Salatin and his farm have been featured in Michael Pollan’s bestselling book, The Omnivore’s Dilemma, as well as in widely known “foodie” movies, Food, Inc., Farmageddon and FRESH.

Salatin is thrilled by what he calls “the local-food tsunami. … I feel like we’re on a surfboard riding this crest right now, and it’s kind of different to be all your life the ugly stepsister, and then wake up one morning, and suddenly you’re chic.”
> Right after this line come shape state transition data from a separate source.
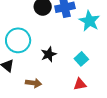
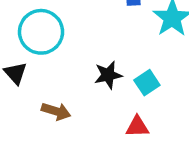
black star: (49, 54) -> (108, 75), moved

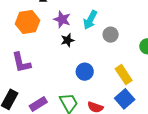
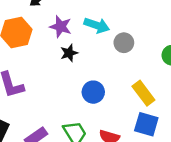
cyan arrow: (90, 20) -> (97, 25), turned -96
blue square: (125, 99) -> (146, 124), turned -30

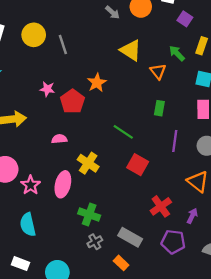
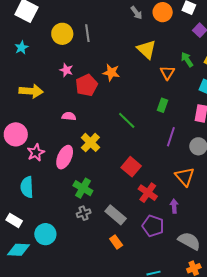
yellow circle: (34, 35) -> (62, 34), moved
orange star: (97, 83) -> (111, 72), turned 30
red square: (138, 165) -> (131, 167), moved
red cross: (161, 206) -> (148, 193), turned -30
purple arrow: (192, 216) -> (174, 206), turned -40
orange rectangle: (121, 263) -> (116, 242), moved

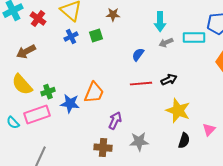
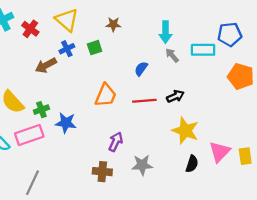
gray arrow: (166, 43) -> (172, 55), turned 72
brown arrow: (26, 52) -> (46, 65), moved
orange trapezoid: (94, 93) -> (106, 95), moved
pink triangle: (209, 130) -> (220, 152), size x1.5

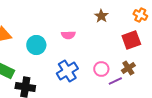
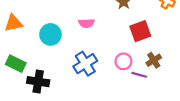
red square: (131, 40) -> (140, 31), moved
purple line: (115, 81) -> (139, 75), turned 40

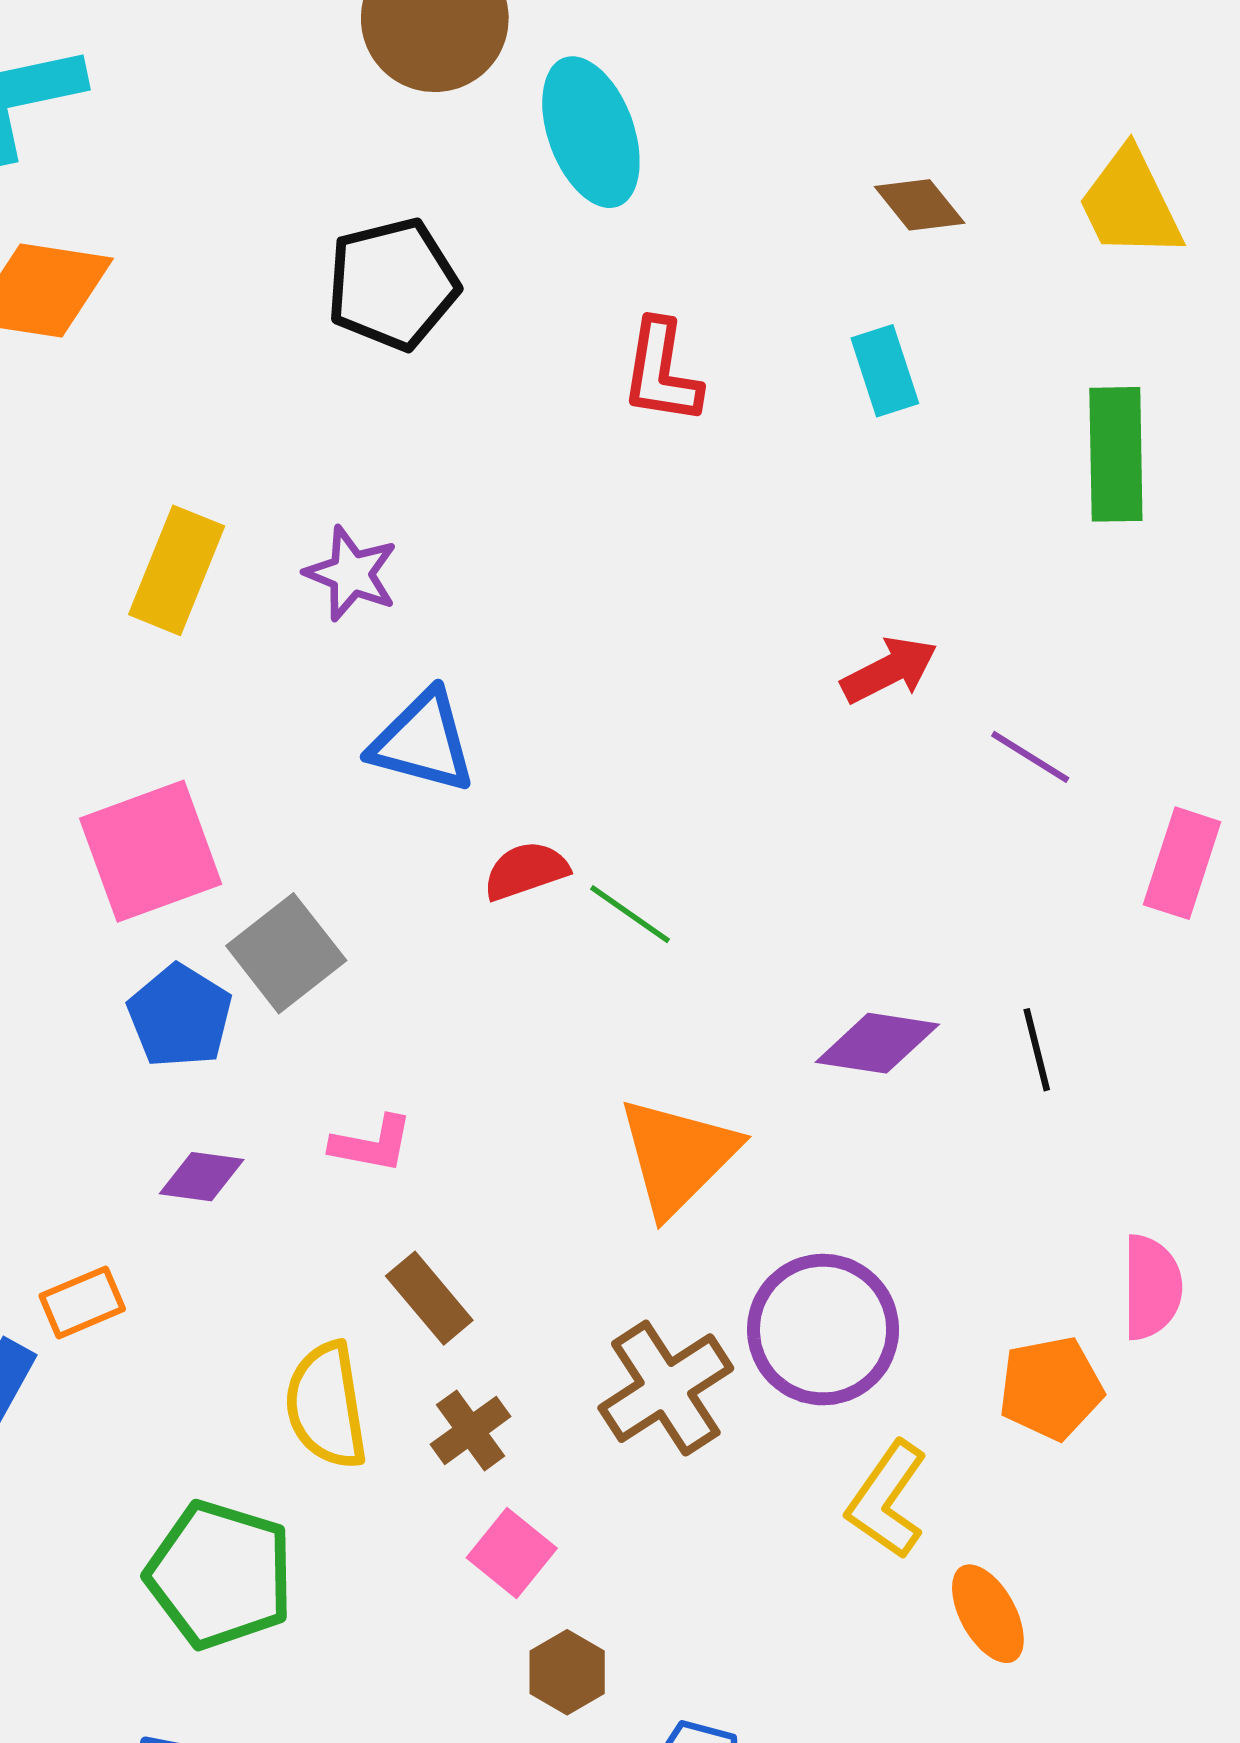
But he recognizes that we have a long way to go. “What has become normal food in our culture right now is completely aberrant food. We’ve never had high-fructose corn syrup [HFCS]” he said. “We’ve never had food that wouldn’t mold on the table at room temperature.”

And what about lean finely textured beef (LFTB)—or “pink slime"—that’s been making headlines across the nation? “Well, it’s just more of the same. It’s a mish-mash of a fabricated slurry that we’ve never eaten before.”

“We eat sugar, we eat junk [and] unpronounceable food, and assume that the pharmacy’s going to take care of us,” said Salatin. “We have a much closer relationship with the latest belly-button piercings of Hollywood celebrities … than we have with what’s going to become flesh of our flesh and bone of our bone.”